His review of issues that his clients have brought about hearing aids includes questions about appearance, about how hearing aids work and how their performance has improved, about the process of getting used to them, and some unusual concerns, such as, "Aren't hearing aids unnatural?"

Hearing aids benefit people, the author says, by helping them "expand their universe," improve their marriages and their relationships with their grandchildren, enhancing their work or even enabling them to work. That's just the very, very short list. They also confer benefits or reduce burdens on friends and family, who can often turn down the TV or stop shouting at their loved one.

As a consumer, I'm satisfied that the book covers the entire range of hearing aids and extras. He includes analog, programmable, and digital aids, hearing aids for those with complete loss of hearing in one ear, bone conduction hearing aids, disposable hearing aids, and personal amplifiers. He also reviews several add-on features that users may wish to consider. He provides sensible explanations as to why the cost of hearing aids continues to rise, while the cost of other electronic products is declining, and why health insurance does not cover hearing aides.

CRITIQUE: The book covers a wide range of matters well and succinctly. The concerns, fears, and doubts that people have about hearing aids; the application of Kuebler-Ross's stages; and the information about types of hearing aids were useful and satisfactory. I always cringe when I see people refer to Kuebler-Ross, because the stages are not well integrated with her case material. But Burkey makes appropriate departures from her model and provides good examples.
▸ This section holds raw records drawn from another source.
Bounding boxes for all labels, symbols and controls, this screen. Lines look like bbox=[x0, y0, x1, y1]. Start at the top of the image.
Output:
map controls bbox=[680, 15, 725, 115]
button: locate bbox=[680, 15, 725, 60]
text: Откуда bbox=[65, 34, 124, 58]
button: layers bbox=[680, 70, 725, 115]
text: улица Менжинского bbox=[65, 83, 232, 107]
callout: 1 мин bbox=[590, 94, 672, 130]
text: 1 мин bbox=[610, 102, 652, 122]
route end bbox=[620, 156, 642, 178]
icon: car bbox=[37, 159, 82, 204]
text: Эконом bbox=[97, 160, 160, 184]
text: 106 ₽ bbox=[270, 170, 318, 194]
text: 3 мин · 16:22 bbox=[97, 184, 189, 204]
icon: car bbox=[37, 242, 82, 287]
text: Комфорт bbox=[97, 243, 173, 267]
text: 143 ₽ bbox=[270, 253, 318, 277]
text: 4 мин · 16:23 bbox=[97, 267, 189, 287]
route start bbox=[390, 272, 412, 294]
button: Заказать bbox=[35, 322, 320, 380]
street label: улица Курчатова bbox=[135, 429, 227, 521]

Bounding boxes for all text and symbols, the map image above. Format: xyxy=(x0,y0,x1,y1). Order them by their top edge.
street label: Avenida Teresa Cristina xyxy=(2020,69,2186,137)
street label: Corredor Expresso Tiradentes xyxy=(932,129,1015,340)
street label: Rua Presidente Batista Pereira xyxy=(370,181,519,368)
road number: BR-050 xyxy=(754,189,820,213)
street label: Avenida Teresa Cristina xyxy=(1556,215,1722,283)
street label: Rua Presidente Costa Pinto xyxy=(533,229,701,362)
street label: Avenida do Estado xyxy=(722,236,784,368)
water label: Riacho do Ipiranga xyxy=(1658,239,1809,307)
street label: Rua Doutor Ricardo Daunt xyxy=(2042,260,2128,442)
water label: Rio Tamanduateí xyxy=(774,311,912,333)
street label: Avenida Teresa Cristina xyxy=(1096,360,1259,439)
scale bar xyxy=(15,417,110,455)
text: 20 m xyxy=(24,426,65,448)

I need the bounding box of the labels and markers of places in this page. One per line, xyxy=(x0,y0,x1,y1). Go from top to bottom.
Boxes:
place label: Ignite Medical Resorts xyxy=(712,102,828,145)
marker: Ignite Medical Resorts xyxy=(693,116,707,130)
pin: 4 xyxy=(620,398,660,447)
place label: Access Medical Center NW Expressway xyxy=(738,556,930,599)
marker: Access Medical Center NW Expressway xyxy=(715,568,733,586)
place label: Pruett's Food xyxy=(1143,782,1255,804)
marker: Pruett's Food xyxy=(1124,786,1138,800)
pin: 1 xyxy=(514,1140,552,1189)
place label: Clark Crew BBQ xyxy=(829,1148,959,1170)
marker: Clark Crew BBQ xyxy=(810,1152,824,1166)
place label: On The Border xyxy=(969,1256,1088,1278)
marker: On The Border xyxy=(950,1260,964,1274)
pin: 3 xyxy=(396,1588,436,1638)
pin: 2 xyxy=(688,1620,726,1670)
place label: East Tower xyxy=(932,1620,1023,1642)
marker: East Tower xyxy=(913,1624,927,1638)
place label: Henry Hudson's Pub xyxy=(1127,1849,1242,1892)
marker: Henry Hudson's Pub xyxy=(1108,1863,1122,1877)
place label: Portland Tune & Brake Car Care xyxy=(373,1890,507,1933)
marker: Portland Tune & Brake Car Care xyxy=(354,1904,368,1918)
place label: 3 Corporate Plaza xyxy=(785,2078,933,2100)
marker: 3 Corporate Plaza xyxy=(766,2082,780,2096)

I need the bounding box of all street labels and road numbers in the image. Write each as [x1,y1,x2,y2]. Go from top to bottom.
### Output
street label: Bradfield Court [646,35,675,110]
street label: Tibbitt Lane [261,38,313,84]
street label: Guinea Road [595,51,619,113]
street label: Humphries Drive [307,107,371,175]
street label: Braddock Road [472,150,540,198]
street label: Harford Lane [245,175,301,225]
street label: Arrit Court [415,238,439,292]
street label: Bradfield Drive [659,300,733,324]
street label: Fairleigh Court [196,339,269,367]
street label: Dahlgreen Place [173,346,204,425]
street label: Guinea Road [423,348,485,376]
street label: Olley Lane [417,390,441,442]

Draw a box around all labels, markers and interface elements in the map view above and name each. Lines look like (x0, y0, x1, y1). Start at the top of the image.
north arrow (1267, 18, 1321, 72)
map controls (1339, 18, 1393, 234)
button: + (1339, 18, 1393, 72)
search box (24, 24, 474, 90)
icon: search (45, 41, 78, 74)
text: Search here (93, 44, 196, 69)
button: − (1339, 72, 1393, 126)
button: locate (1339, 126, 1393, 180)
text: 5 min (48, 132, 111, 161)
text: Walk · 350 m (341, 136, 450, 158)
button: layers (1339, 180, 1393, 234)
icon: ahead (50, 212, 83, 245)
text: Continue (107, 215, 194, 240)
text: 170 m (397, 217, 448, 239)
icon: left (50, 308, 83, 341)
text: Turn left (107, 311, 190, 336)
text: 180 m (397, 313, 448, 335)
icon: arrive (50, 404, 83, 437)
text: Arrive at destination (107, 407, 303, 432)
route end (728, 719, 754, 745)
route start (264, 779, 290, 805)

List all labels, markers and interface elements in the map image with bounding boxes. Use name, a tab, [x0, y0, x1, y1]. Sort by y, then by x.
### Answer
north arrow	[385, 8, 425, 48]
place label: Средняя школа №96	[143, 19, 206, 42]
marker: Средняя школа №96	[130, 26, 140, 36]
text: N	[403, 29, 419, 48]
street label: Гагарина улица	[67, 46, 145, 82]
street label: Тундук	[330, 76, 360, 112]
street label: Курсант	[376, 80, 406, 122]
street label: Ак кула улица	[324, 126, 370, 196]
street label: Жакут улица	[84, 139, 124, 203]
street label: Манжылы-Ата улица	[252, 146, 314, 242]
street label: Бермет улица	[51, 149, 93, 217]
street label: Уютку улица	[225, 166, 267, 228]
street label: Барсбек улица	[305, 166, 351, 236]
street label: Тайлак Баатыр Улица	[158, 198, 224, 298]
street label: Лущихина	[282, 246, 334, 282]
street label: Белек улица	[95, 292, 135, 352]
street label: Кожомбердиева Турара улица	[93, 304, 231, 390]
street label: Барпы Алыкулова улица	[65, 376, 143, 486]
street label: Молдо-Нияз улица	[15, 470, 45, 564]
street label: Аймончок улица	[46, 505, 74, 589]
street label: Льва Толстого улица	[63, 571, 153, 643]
The main problem of the book is that the author is not clear who his audience is. That may just be an editing problem. Some professional jargon is incomprehensible to me as a layperson: "A small amount of the transition is overcome by the ossicles working in a lever action. More important is the size difference between the eardrum and the stapes bone." Huh? Some headings look like FAQs, but I can't imagine the language just popping right out of most consumers: "I didn't think hearing aids would help a sensorineural hearing loss." And I'd expect the author to address the reader directly as "you," if the book were for consumers. Throughout the book, excellent points are buried in paragraphs under headings that would not lead me to look for that material there. Finally, if the book is for audiologists, then I think it would need much more behavioral science information to guide audiologists in addressing clients' concerns, fears, and doubts. For either audience, the graphics of the ear need to be crisper.

I suspect that the author does not wear hearing aids. If he did, I think he would be more sensitive to the adventure that hearing becomes for people who have lost some hearing, but not their sense of humor. I am said to have mild hearing loss, and I still cannot hear soft-spoken people, punch lines, or the ends of sentences when certain people speak. Perhaps I'm not using the right program, but I stopped running through the options some time ago.

I'm not sure how to use the "Ear" ratings for this book. I would use "Gotta have" and "important and useful addition" for technical books or for books that I could easily give to clients and know that they would use comfortably. Certainly, it doesn't diminish this book's accomplishments to conclude that it is not a reference text. So I think it's somewhere between 3 and 4.